- Born: Rockville Centre, New York, U.S.
- Education: Ithaca College
- Occupation: Sportscaster
- Years active: 2008–present
- Employer(s): The Walt Disney Company including ABC and ESPN (2008–present)

= Kevin Connors =

American sportscaster

Kevin Connors is an American sportscaster for ESPN and ABC. He is among the most versatile studio hosts in sports television, handling ESPN's coverage of college basketball and college football, as well as serving as the primary host for Baseball Tonight. He is also a regular anchor on SportsCenter.

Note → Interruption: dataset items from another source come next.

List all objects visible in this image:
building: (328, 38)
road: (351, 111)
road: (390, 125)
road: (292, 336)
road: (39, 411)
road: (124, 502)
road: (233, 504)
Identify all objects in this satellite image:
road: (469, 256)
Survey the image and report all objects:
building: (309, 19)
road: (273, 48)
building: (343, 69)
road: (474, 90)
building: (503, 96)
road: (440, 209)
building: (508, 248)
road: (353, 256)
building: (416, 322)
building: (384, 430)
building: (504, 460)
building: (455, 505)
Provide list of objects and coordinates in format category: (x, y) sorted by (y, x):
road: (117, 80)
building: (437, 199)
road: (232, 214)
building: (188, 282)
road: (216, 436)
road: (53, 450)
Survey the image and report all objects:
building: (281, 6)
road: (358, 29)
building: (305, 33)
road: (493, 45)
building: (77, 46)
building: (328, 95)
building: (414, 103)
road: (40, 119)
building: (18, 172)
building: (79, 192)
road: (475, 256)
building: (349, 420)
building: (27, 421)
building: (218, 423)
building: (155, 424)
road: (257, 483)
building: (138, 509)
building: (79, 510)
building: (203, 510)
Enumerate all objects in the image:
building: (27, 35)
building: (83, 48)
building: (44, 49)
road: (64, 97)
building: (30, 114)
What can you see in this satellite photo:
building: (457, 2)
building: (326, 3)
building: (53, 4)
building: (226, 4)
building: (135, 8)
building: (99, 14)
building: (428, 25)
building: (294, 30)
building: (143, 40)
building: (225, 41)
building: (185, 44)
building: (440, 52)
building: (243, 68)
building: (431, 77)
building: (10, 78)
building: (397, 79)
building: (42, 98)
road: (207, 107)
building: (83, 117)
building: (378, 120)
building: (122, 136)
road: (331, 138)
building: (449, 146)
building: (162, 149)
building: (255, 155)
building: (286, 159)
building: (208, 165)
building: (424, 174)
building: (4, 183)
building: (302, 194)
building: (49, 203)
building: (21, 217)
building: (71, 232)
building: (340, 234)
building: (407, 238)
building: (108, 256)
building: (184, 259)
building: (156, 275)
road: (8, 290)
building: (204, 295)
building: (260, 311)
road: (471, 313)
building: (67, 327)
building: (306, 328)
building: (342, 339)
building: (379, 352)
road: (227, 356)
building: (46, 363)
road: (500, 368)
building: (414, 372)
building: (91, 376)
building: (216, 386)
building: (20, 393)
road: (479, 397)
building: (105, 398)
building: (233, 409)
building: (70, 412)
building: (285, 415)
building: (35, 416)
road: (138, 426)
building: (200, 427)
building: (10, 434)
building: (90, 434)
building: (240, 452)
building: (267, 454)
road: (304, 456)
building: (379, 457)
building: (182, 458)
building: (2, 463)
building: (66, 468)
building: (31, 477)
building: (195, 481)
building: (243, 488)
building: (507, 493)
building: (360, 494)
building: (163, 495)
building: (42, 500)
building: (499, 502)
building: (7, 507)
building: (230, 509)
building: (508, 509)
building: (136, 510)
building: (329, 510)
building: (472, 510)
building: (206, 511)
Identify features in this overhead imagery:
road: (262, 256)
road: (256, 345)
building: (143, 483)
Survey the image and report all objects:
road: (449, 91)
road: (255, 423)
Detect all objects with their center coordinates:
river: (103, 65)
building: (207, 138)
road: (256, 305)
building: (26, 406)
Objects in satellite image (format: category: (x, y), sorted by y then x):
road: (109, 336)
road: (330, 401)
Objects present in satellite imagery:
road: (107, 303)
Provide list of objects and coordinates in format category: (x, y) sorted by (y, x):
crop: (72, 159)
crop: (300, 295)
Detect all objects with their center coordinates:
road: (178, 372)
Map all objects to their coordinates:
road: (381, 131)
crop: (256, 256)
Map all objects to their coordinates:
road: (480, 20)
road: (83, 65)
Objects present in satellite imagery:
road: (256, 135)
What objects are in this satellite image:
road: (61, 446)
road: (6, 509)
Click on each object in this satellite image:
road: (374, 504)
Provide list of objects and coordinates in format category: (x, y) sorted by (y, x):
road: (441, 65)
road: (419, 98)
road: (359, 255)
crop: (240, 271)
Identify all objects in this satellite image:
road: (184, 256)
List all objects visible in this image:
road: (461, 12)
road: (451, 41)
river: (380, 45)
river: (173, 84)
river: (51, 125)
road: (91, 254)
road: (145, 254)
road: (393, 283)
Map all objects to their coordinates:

In addition, Connors has handled play-by-play duties for college basketball, college football, boxing and Major League Baseball broadcasts on ESPN. He is also a voice in the popular EA Sports video game "College Football 25." Connors was previously a sports reporter and sports anchor for WCBS-TV, the flagship station of CBS in New York City and WCBS (AM).

==Biography==
Connors joined ESPN in 2008 after serving as the WCBS Newsradio 880 PM drive sports anchor for two and a half years. During his tenure at WCBS, Connors also became the weekend sports anchor for WCBS-TV (CBS 2). Previously, Connors spent eight years in television as the sports director/anchor at Regional News Network (RNN-TV). The New York State Broadcasters Association has honored Connors on four occasions. In 1999, 2003 and 2004 for "Outstanding Sportscast" and in 2001 for “Outstanding Documentary” on the ‘Our Town to Cooperstown’ series profiling seven members of the Baseball Hall of Fame from the tri-state region. Connors was also honored by the New York State Associated Press Broadcaster’s Association in 2003 for his feature reporting of Army football and nominated for a New York State Emmy Award in 2004 for his work on Army football.

A native of Rockville Centre, New York, Connors attended South Side High School where he was an All-Nassau County basketball player. A four-year letter winner on the Ithaca College men's basketball team, Connors graduated from Ithaca's Park School of Communications.

Connors is a Buffalo Bills, New York Yankees and Syracuse Orange fan.

He is married to former ice dancer and 2000 World Junior silver medallist Emilie Nussear.